Update: Constant reader Pat Gardiner points out that in 2009, a smaller-volume overgrowth of the same seaweed was suspected in the death of a horse that was ridden down a slimed beach, the collapse of its rider, and the subsequent death of a truck driver who was transporting loads of the weed away from the beach.

Update 2: The Guardian reports that 31 wild boar have been found dead on algae-strewn beaches; a local police official says, “They were not [otherwise] sick and they did not drown.” And Le Monde on its front page scolds the Sarkozy government for its  “unbearable denial” (l’insupportable déni) of the obvious:

Lorsque les faits sont importuns, il suffit de mettre en doute leur existence… Les faits sont simples : il s’agit de la responsabilité des effluents agricoles dans la prolifération des algues vertes qui défigurent le littoral breton depuis plus de trente ans et qui reviennent au centre de l’attention avec la découverte, mardi 26 juillet, de plusieurs sangliers morts sur une plage souillée des Côtes-d’Armor. Les chercheurs compétents ne doutent pas du rapport de cause à effet entre pratiques agricoles et prolifération d’algues vertes… Il est possible de nier les lois de la nature: à court terme, c’est à peu de frais. Mais elles finissent toujours par se rappeler à nous.
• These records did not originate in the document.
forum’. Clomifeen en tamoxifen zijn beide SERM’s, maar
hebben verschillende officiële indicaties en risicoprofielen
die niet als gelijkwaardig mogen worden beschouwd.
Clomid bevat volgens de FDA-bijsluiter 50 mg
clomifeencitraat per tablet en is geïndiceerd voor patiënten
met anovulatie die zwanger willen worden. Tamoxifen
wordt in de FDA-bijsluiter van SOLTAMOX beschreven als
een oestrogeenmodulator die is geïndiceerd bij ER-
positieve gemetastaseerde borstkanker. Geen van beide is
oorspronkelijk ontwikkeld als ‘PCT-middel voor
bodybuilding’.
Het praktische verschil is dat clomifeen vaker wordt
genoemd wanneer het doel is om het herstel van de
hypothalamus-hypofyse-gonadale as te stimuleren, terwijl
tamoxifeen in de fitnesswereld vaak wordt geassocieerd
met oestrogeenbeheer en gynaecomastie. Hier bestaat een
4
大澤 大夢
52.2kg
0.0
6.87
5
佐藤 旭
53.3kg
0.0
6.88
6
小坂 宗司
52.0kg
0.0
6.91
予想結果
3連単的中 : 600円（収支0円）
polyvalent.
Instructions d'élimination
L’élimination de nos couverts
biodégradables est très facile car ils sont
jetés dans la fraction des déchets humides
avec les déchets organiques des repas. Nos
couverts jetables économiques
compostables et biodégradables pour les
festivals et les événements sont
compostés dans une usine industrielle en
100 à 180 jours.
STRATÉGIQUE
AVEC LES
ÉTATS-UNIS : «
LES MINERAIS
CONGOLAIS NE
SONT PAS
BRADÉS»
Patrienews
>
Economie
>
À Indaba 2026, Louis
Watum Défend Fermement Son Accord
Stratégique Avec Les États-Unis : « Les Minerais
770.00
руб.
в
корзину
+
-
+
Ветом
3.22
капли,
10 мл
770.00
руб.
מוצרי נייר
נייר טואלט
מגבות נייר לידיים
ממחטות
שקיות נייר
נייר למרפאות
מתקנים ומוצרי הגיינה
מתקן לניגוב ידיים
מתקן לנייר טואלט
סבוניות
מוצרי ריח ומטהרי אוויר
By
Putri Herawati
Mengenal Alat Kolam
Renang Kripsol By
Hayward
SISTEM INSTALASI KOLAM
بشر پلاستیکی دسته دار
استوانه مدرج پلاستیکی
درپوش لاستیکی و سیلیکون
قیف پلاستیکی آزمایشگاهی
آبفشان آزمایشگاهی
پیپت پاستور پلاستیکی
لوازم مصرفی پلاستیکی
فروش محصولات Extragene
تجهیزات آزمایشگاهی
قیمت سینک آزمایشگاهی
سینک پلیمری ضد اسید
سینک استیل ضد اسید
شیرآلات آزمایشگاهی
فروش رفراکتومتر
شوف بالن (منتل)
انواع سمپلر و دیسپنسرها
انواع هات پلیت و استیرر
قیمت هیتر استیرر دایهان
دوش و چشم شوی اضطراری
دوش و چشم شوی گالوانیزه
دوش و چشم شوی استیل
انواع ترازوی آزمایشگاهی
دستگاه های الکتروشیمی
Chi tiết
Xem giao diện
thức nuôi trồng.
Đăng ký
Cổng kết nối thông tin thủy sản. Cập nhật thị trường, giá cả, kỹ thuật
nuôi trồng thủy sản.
When facts are annoying, just doubt their reality… The facts are simple: Farm effluents are responsible for the proliferation of seaweed that has disfigured Brittany’s coast for more than 30 years and that has returned to attention because of the July 26 discovery of many dead wild boar on a littered Côtes-d’Armor beach. Competent researchers are confident of the link between agricultural practices and the seaweed bloom… It’s possible to deny the laws of Nature in the short term without great expense. But the bill will always come due.